Instructions for the task - From the listing below, output the lines between the one with "right wrist: (420, 220, -27)" and the one with "left wrist: (202, 179, 5)", including those two, and nothing else. Pictures are not copied.
[Information shown]
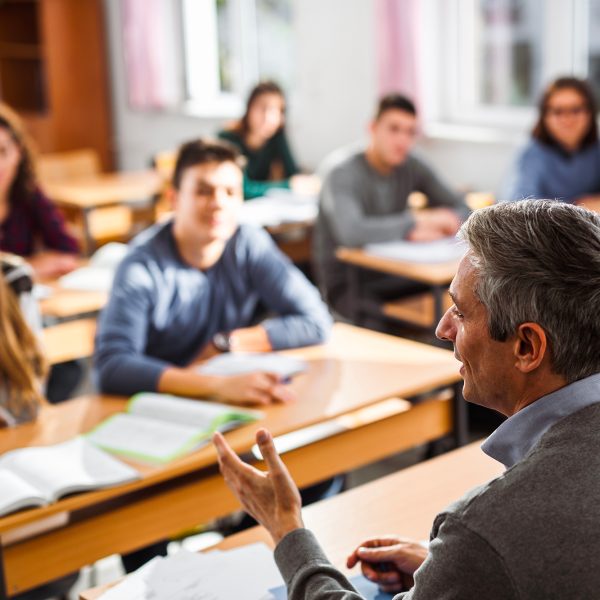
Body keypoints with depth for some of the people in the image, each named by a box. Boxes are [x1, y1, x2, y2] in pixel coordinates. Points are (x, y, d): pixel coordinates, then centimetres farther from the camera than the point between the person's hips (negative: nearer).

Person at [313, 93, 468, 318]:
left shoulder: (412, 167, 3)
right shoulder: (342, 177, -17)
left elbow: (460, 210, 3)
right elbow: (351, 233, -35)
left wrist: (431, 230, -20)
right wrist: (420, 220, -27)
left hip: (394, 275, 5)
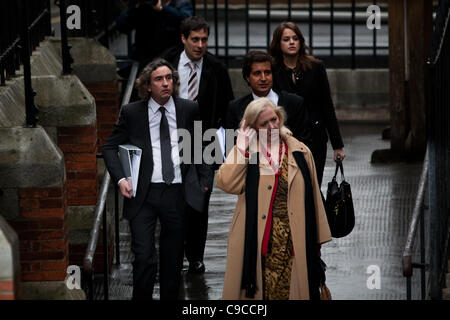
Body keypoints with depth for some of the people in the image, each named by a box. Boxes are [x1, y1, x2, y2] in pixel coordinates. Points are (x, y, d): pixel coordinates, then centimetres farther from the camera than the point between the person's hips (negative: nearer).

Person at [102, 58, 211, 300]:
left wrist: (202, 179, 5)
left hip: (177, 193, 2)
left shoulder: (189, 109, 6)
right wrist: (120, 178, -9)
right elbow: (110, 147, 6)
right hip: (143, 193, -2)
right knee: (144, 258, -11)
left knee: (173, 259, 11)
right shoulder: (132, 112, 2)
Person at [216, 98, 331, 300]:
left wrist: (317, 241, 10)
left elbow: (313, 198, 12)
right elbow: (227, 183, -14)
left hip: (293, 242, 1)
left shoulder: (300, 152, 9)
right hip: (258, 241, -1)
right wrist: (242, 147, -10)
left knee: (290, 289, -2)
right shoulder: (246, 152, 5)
[/Information shown]
[Information shown]
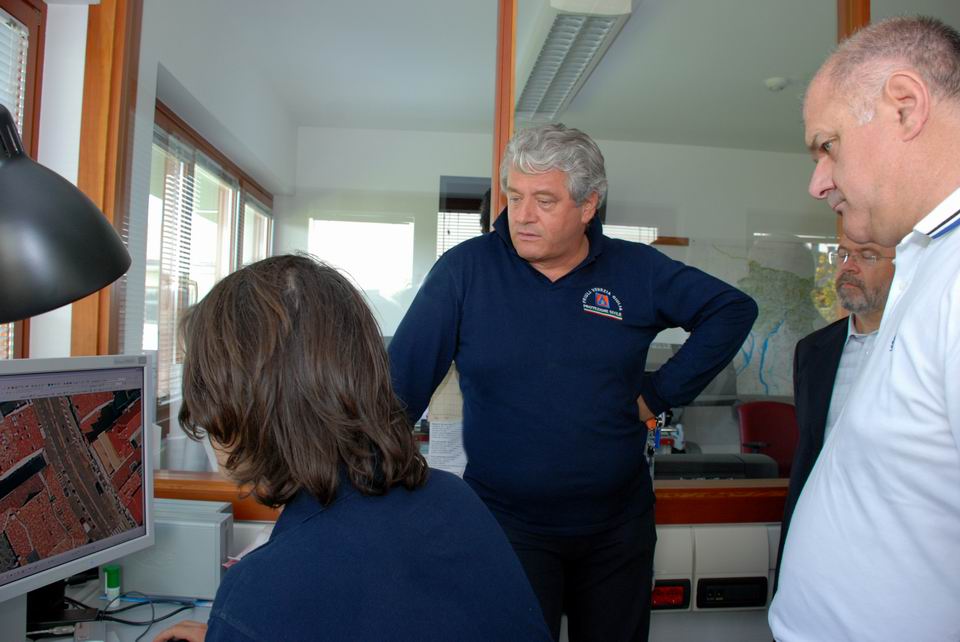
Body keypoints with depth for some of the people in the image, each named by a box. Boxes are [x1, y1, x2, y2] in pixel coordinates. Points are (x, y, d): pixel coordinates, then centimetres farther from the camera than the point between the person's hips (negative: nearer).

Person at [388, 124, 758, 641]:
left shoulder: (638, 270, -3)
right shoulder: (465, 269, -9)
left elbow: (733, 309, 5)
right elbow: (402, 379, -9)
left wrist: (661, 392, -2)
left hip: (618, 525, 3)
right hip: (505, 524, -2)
[/Information shown]
Answer to this exercise -
right wrist: (420, 220, -27)
left hip: (394, 275, 5)
Body keypoints with depth for some of the people in the image, each named by a box. Boxes are [x1, y1, x2, y2] in pixel coordinates. Points are (x, y, d): pixel coordinates, then centimetres farther from the camera than the point between the person's hips (negative: nearer).

Person at [102, 58, 211, 300]:
left wrist: (202, 179, 5)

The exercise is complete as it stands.